Return the records, each one exactly as written.
#### Task input
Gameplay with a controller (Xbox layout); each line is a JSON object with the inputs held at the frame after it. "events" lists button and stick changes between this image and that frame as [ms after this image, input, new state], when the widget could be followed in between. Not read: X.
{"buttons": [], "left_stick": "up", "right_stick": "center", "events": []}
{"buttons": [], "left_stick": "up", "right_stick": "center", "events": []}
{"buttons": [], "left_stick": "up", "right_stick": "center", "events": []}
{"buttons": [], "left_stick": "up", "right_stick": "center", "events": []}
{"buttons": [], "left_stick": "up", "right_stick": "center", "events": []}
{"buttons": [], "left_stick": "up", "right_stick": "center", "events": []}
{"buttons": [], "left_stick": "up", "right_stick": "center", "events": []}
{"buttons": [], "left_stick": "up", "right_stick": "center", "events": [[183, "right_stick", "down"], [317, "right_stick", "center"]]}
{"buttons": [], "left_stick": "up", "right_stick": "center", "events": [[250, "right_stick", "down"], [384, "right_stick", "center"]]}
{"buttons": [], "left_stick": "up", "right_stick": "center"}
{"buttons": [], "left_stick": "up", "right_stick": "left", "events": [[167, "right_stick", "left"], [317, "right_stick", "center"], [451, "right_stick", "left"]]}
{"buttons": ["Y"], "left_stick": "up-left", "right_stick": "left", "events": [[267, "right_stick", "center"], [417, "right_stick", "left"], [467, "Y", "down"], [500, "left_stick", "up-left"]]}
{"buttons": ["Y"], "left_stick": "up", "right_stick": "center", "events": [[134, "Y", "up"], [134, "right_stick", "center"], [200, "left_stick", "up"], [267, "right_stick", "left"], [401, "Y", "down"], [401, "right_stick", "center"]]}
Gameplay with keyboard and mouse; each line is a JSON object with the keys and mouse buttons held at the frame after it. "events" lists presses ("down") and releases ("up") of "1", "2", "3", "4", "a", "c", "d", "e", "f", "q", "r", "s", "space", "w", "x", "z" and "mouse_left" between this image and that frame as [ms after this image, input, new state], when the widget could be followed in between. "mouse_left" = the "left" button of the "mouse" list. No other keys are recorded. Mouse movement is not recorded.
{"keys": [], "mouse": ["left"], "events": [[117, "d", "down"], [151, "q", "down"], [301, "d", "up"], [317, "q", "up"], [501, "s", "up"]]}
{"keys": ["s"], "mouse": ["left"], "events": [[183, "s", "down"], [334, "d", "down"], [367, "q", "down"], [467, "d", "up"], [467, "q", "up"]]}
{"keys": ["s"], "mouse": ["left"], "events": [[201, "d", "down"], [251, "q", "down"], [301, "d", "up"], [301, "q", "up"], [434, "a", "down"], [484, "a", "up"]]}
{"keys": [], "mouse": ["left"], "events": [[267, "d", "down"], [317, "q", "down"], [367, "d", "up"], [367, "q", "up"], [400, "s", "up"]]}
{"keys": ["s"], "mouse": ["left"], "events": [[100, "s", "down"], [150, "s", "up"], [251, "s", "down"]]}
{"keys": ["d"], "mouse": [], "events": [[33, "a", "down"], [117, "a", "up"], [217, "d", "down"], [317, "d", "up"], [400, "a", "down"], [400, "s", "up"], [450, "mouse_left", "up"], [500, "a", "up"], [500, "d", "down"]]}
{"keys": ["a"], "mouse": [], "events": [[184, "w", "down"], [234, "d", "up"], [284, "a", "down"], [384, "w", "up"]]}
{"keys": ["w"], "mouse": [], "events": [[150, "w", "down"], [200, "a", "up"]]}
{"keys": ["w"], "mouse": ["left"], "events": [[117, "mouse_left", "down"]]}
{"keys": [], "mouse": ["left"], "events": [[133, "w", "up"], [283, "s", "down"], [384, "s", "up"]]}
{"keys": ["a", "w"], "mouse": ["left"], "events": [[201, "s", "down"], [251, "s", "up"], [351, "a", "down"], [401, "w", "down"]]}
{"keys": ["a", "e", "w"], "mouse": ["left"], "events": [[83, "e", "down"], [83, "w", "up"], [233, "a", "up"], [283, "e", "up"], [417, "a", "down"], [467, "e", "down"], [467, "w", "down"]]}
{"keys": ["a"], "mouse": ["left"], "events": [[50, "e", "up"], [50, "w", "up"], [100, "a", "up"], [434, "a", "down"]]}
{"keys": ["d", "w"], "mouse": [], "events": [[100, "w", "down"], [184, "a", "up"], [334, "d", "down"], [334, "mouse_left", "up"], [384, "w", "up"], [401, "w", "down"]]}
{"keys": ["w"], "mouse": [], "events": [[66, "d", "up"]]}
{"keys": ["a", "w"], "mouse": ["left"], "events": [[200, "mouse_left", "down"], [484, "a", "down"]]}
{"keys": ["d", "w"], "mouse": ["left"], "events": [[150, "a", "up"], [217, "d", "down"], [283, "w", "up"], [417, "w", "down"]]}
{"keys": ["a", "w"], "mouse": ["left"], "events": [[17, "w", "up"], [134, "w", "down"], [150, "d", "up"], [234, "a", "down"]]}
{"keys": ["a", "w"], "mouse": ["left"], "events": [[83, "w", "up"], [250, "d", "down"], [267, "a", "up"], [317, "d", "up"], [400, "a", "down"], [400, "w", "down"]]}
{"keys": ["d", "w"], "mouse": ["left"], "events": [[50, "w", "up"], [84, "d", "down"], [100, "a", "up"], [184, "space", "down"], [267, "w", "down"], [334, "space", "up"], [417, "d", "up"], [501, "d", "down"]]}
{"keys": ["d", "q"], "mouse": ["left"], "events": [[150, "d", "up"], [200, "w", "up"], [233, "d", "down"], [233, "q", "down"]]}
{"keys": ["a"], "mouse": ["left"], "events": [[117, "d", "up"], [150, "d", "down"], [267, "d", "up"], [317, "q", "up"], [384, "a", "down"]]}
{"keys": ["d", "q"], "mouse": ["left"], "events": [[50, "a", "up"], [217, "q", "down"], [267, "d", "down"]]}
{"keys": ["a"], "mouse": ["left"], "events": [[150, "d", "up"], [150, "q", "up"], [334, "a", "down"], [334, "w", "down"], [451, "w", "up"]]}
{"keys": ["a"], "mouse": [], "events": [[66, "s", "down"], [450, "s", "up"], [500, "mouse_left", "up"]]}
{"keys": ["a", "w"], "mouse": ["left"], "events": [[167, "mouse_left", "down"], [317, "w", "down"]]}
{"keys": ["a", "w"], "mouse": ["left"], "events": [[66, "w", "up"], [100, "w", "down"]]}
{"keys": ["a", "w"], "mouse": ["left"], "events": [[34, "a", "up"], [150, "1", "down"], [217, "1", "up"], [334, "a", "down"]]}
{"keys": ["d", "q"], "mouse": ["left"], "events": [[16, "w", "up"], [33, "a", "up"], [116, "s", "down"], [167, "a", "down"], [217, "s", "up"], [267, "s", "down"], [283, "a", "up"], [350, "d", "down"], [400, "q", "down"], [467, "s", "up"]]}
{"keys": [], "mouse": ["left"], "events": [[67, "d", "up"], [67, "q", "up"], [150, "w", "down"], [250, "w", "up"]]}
########
● Response to the task
Gameplay with a controller (Xbox layout); each line is a JSON object with the inputs held at the frame after it. "events" lists button and stick changes between this image and that frame as [ms after this image, input, new state], when the widget could be followed in between. Not read: X.
{"buttons": [], "left_stick": "up", "right_stick": "center", "events": []}
{"buttons": [], "left_stick": "up", "right_stick": "center", "events": []}
{"buttons": [], "left_stick": "up", "right_stick": "center", "events": []}
{"buttons": [], "left_stick": "up", "right_stick": "center", "events": []}
{"buttons": [], "left_stick": "up", "right_stick": "center", "events": []}
{"buttons": [], "left_stick": "up", "right_stick": "center", "events": []}
{"buttons": [], "left_stick": "up", "right_stick": "center", "events": []}
{"buttons": [], "left_stick": "up", "right_stick": "center", "events": [[183, "right_stick", "down"], [317, "right_stick", "center"]]}
{"buttons": [], "left_stick": "up", "right_stick": "center", "events": [[250, "right_stick", "down"], [384, "right_stick", "center"]]}
{"buttons": [], "left_stick": "up", "right_stick": "center"}
{"buttons": [], "left_stick": "up", "right_stick": "left", "events": [[167, "right_stick", "left"], [317, "right_stick", "center"], [451, "right_stick", "left"]]}
{"buttons": ["Y"], "left_stick": "up-left", "right_stick": "left", "events": [[267, "right_stick", "center"], [417, "right_stick", "left"], [467, "Y", "down"], [500, "left_stick", "up-left"]]}
{"buttons": ["Y"], "left_stick": "up", "right_stick": "center", "events": [[134, "Y", "up"], [134, "right_stick", "center"], [200, "left_stick", "up"], [267, "right_stick", "left"], [401, "Y", "down"], [401, "right_stick", "center"]]}
Gameplay with keyboard and mouse; each line is a JSON object with the keys and mouse buttons held at the frame after it. "events" lists presses ("down") and releases ("up") of "1", "2", "3", "4", "a", "c", "d", "e", "f", "q", "r", "s", "space", "w", "x", "z" and "mouse_left" between this image and that frame as [ms after this image, input, new state], when the widget could be followed in between. "mouse_left" = the "left" button of the "mouse" list. No other keys are recorded. Mouse movement is not recorded.
{"keys": [], "mouse": ["left"], "events": [[117, "d", "down"], [151, "q", "down"], [301, "d", "up"], [317, "q", "up"], [501, "s", "up"]]}
{"keys": ["s"], "mouse": ["left"], "events": [[183, "s", "down"], [334, "d", "down"], [367, "q", "down"], [467, "d", "up"], [467, "q", "up"]]}
{"keys": ["s"], "mouse": ["left"], "events": [[201, "d", "down"], [251, "q", "down"], [301, "d", "up"], [301, "q", "up"], [434, "a", "down"], [484, "a", "up"]]}
{"keys": [], "mouse": ["left"], "events": [[267, "d", "down"], [317, "q", "down"], [367, "d", "up"], [367, "q", "up"], [400, "s", "up"]]}
{"keys": ["s"], "mouse": ["left"], "events": [[100, "s", "down"], [150, "s", "up"], [251, "s", "down"]]}
{"keys": ["d"], "mouse": [], "events": [[33, "a", "down"], [117, "a", "up"], [217, "d", "down"], [317, "d", "up"], [400, "a", "down"], [400, "s", "up"], [450, "mouse_left", "up"], [500, "a", "up"], [500, "d", "down"]]}
{"keys": ["a"], "mouse": [], "events": [[184, "w", "down"], [234, "d", "up"], [284, "a", "down"], [384, "w", "up"]]}
{"keys": ["w"], "mouse": [], "events": [[150, "w", "down"], [200, "a", "up"]]}
{"keys": ["w"], "mouse": ["left"], "events": [[117, "mouse_left", "down"]]}
{"keys": [], "mouse": ["left"], "events": [[133, "w", "up"], [283, "s", "down"], [384, "s", "up"]]}
{"keys": ["a", "w"], "mouse": ["left"], "events": [[201, "s", "down"], [251, "s", "up"], [351, "a", "down"], [401, "w", "down"]]}
{"keys": ["a", "e", "w"], "mouse": ["left"], "events": [[83, "e", "down"], [83, "w", "up"], [233, "a", "up"], [283, "e", "up"], [417, "a", "down"], [467, "e", "down"], [467, "w", "down"]]}
{"keys": ["a"], "mouse": ["left"], "events": [[50, "e", "up"], [50, "w", "up"], [100, "a", "up"], [434, "a", "down"]]}
{"keys": ["d", "w"], "mouse": [], "events": [[100, "w", "down"], [184, "a", "up"], [334, "d", "down"], [334, "mouse_left", "up"], [384, "w", "up"], [401, "w", "down"]]}
{"keys": ["w"], "mouse": [], "events": [[66, "d", "up"]]}
{"keys": ["a", "w"], "mouse": ["left"], "events": [[200, "mouse_left", "down"], [484, "a", "down"]]}
{"keys": ["d", "w"], "mouse": ["left"], "events": [[150, "a", "up"], [217, "d", "down"], [283, "w", "up"], [417, "w", "down"]]}
{"keys": ["a", "w"], "mouse": ["left"], "events": [[17, "w", "up"], [134, "w", "down"], [150, "d", "up"], [234, "a", "down"]]}
{"keys": ["a", "w"], "mouse": ["left"], "events": [[83, "w", "up"], [250, "d", "down"], [267, "a", "up"], [317, "d", "up"], [400, "a", "down"], [400, "w", "down"]]}
{"keys": ["d", "w"], "mouse": ["left"], "events": [[50, "w", "up"], [84, "d", "down"], [100, "a", "up"], [184, "space", "down"], [267, "w", "down"], [334, "space", "up"], [417, "d", "up"], [501, "d", "down"]]}
{"keys": ["d", "q"], "mouse": ["left"], "events": [[150, "d", "up"], [200, "w", "up"], [233, "d", "down"], [233, "q", "down"]]}
{"keys": ["a"], "mouse": ["left"], "events": [[117, "d", "up"], [150, "d", "down"], [267, "d", "up"], [317, "q", "up"], [384, "a", "down"]]}
{"keys": ["d", "q"], "mouse": ["left"], "events": [[50, "a", "up"], [217, "q", "down"], [267, "d", "down"]]}
{"keys": ["a"], "mouse": ["left"], "events": [[150, "d", "up"], [150, "q", "up"], [334, "a", "down"], [334, "w", "down"], [451, "w", "up"]]}
{"keys": ["a"], "mouse": [], "events": [[66, "s", "down"], [450, "s", "up"], [500, "mouse_left", "up"]]}
{"keys": ["a", "w"], "mouse": ["left"], "events": [[167, "mouse_left", "down"], [317, "w", "down"]]}
{"keys": ["a", "w"], "mouse": ["left"], "events": [[66, "w", "up"], [100, "w", "down"]]}
{"keys": ["a", "w"], "mouse": ["left"], "events": [[34, "a", "up"], [150, "1", "down"], [217, "1", "up"], [334, "a", "down"]]}
{"keys": ["d", "q"], "mouse": ["left"], "events": [[16, "w", "up"], [33, "a", "up"], [116, "s", "down"], [167, "a", "down"], [217, "s", "up"], [267, "s", "down"], [283, "a", "up"], [350, "d", "down"], [400, "q", "down"], [467, "s", "up"]]}
{"keys": [], "mouse": ["left"], "events": [[67, "d", "up"], [67, "q", "up"], [150, "w", "down"], [250, "w", "up"]]}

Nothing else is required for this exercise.